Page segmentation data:
-- -- --
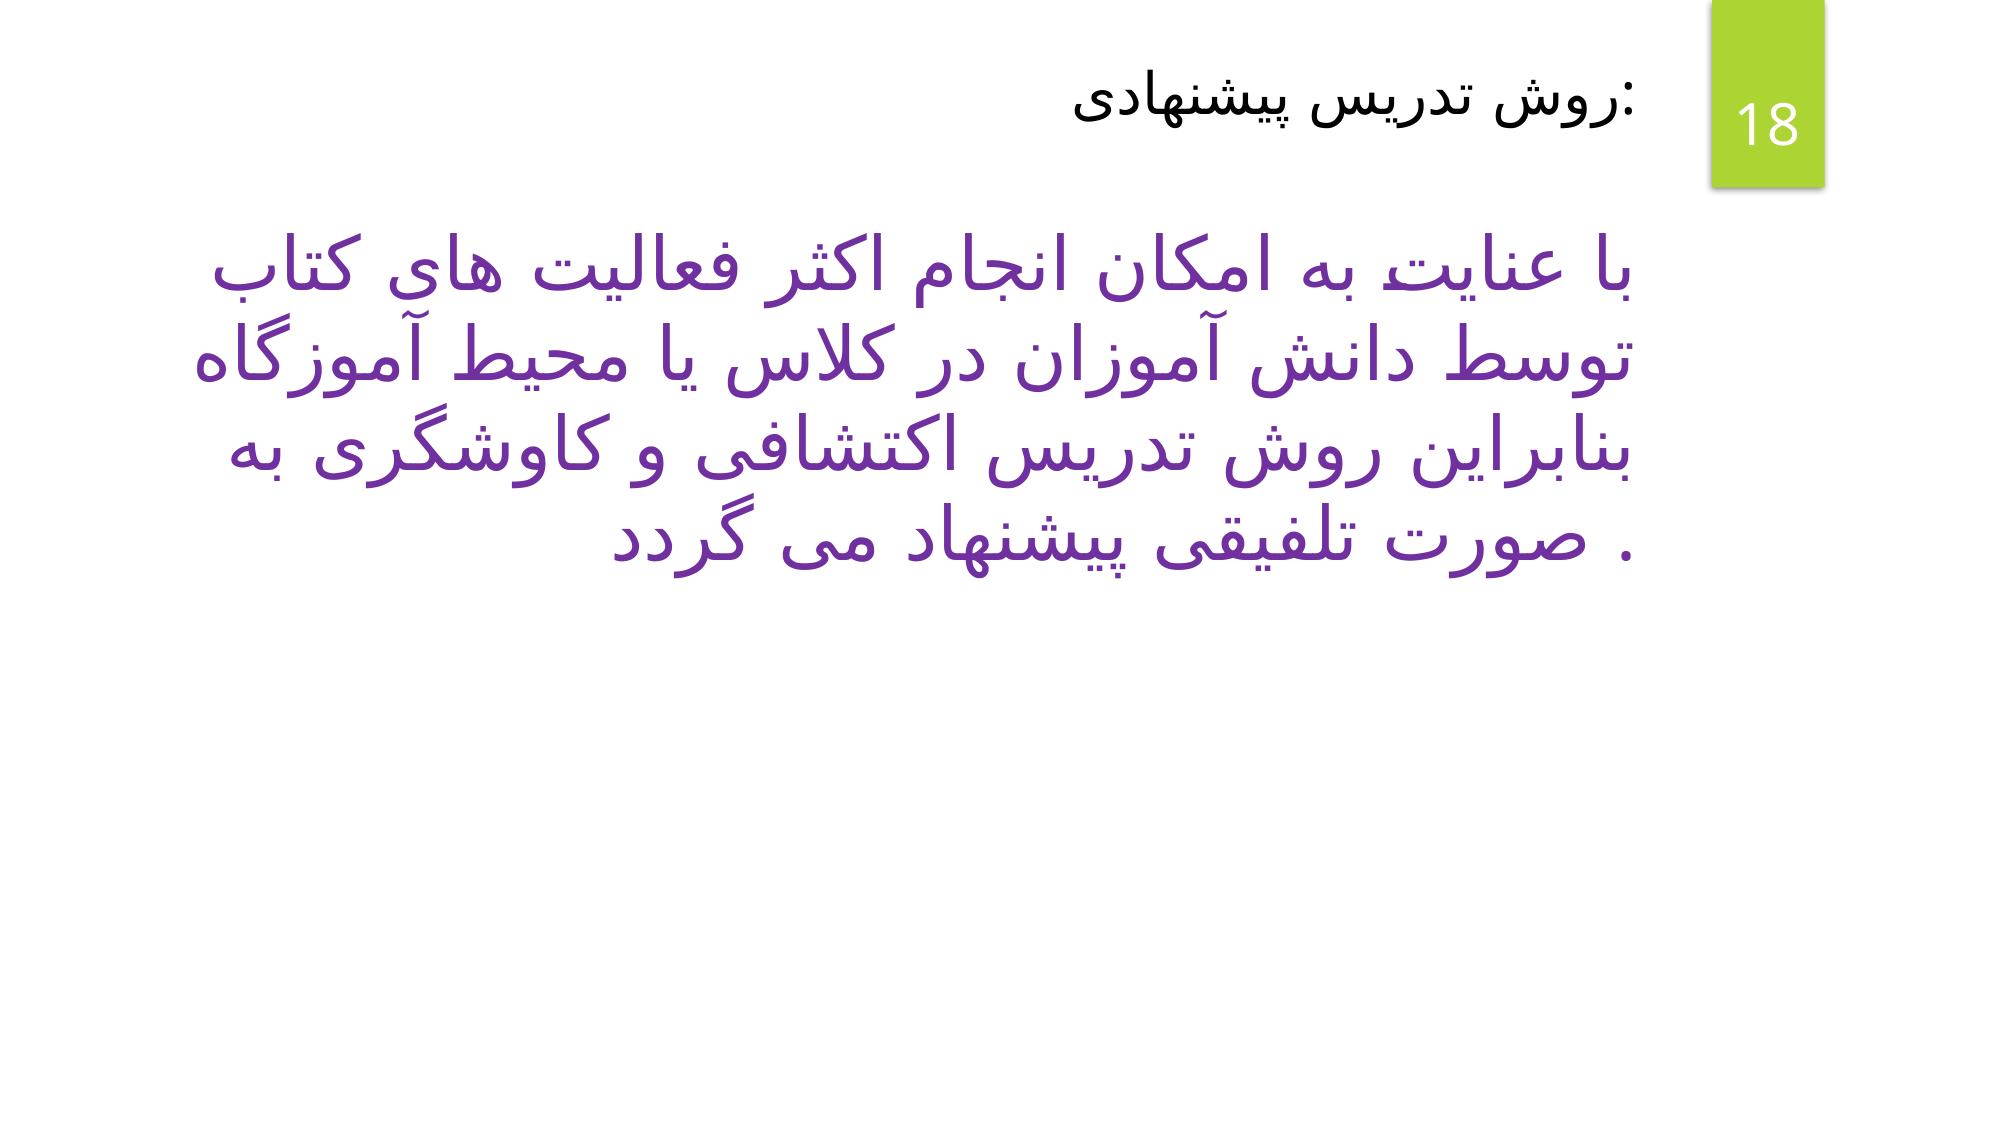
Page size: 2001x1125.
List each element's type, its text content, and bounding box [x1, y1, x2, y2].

text_box روش تدریس پیشنهادی: با عنایت به امکان انجام اکثر فعالیت های کتاب توسط دانش آموزان در کلاس یا محیط آموزگاه بنابراین روش تدریس اکتشافی و کاوشگری به صورت تلفیقی پیشنهاد می گردد . [15, 48, 1651, 764]
slide_number 18 [1698, 48, 1836, 175]
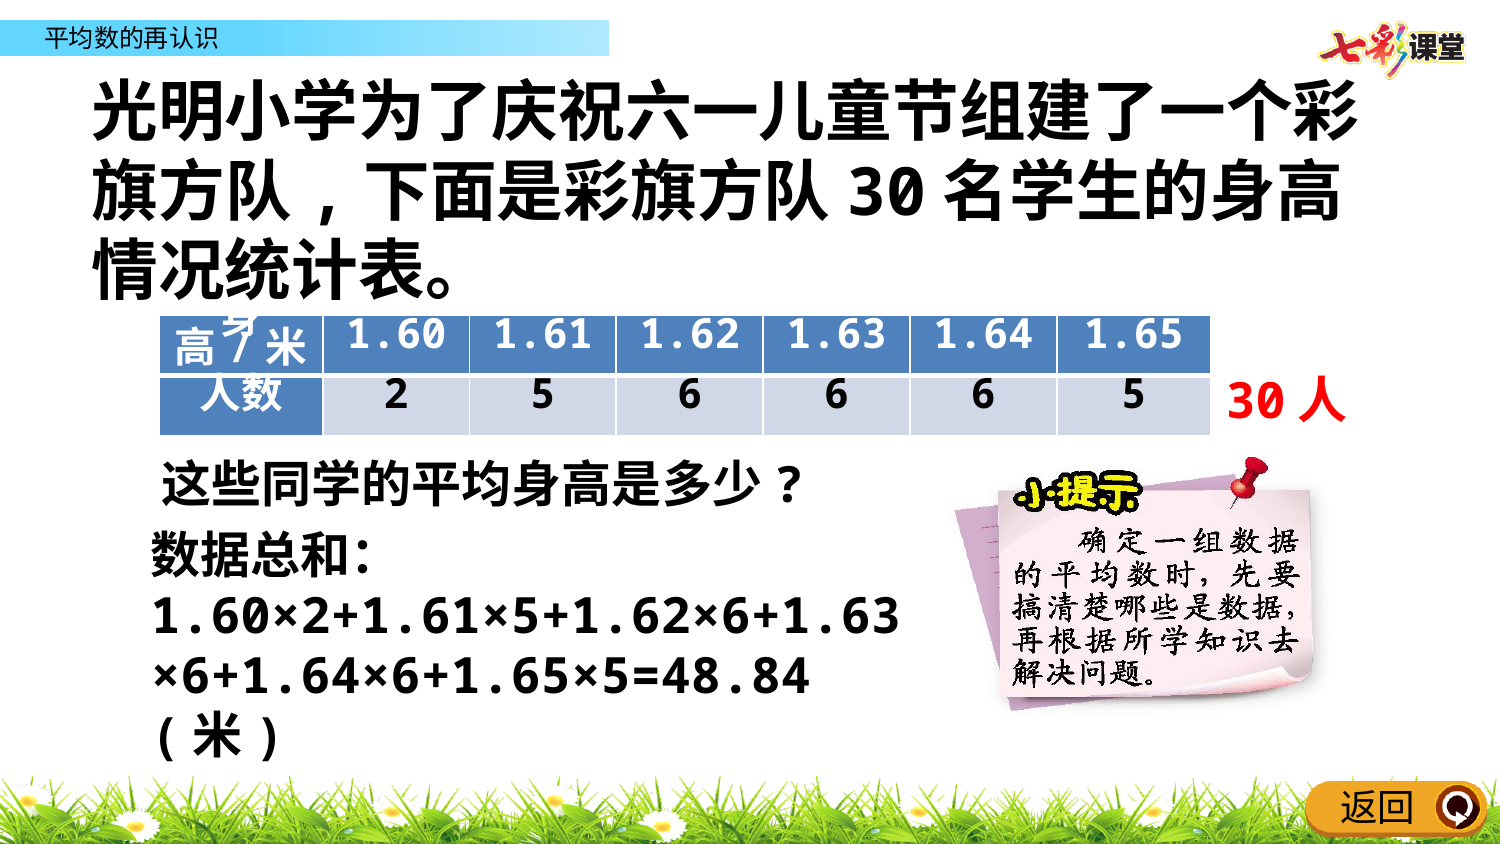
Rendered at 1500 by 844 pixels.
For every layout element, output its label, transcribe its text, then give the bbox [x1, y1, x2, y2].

table_header 1.61 [470, 316, 615, 373]
table_header 1.64 [911, 316, 1056, 373]
text_box 30人 [1210, 361, 1374, 437]
table_cell 6 [911, 378, 1056, 435]
table_header 1.63 [764, 316, 909, 373]
table_header 1.65 [1058, 316, 1210, 373]
table_header 身高/米 [160, 316, 322, 373]
table_cell 2 [324, 378, 469, 435]
text_box 这些同学的平均身高是多少? [97, 445, 810, 521]
table_cell 5 [470, 378, 615, 435]
picture [0, 776, 1500, 844]
table_cell 6 [764, 378, 909, 435]
table_cell 人数 [160, 378, 322, 435]
table_header 1.62 [617, 316, 762, 373]
picture [1316, 20, 1468, 80]
table_header 1.60 [324, 316, 469, 373]
table_cell 5 [1058, 378, 1210, 435]
picture [950, 456, 1341, 718]
text_box 光明小学为了庆祝六一儿童节组建了一个彩旗方队,下面是彩旗方队30名学生的身高情况统计表。 [76, 61, 1403, 316]
text_box 数据总和：1.60×2+1.61×5+1.62×6+1.63×6+1.64×6+1.65×5=48.84(米) [135, 516, 928, 772]
table_cell 6 [617, 378, 762, 435]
-- -- --
**TASK TO CARRY OUT:** Would you please print out all the records above exactly, minus any pictures?

**SOLUTION TO THE EXERCISE:**
Page size: 2001x1125.
List each element's type, its text content, and bounding box [x1, y1, x2, y2].

text_box روش تدریس پیشنهادی: با عنایت به امکان انجام اکثر فعالیت های کتاب توسط دانش آموزان در کلاس یا محیط آموزگاه بنابراین روش تدریس اکتشافی و کاوشگری به صورت تلفیقی پیشنهاد می گردد . [15, 48, 1651, 764]
slide_number 18 [1698, 48, 1836, 175]
Rendered at 1500 by 844 pixels.
For every layout element, output its label, transcribe its text, then give the bbox [x1, y1, x2, y2].

table_header 1.61 [470, 316, 615, 373]
table_header 1.64 [911, 316, 1056, 373]
text_box 30人 [1210, 361, 1374, 437]
table_cell 6 [911, 378, 1056, 435]
table_header 1.63 [764, 316, 909, 373]
table_header 1.65 [1058, 316, 1210, 373]
table_header 身高/米 [160, 316, 322, 373]
table_cell 2 [324, 378, 469, 435]
text_box 这些同学的平均身高是多少? [97, 445, 810, 521]
table_cell 5 [470, 378, 615, 435]
picture [0, 776, 1500, 844]
table_cell 6 [764, 378, 909, 435]
table_cell 人数 [160, 378, 322, 435]
table_header 1.62 [617, 316, 762, 373]
picture [1316, 20, 1468, 80]
table_header 1.60 [324, 316, 469, 373]
table_cell 5 [1058, 378, 1210, 435]
picture [950, 456, 1341, 718]
text_box 光明小学为了庆祝六一儿童节组建了一个彩旗方队,下面是彩旗方队30名学生的身高情况统计表。 [76, 61, 1403, 316]
text_box 数据总和：1.60×2+1.61×5+1.62×6+1.63×6+1.64×6+1.65×5=48.84(米) [135, 516, 928, 772]
table_cell 6 [617, 378, 762, 435]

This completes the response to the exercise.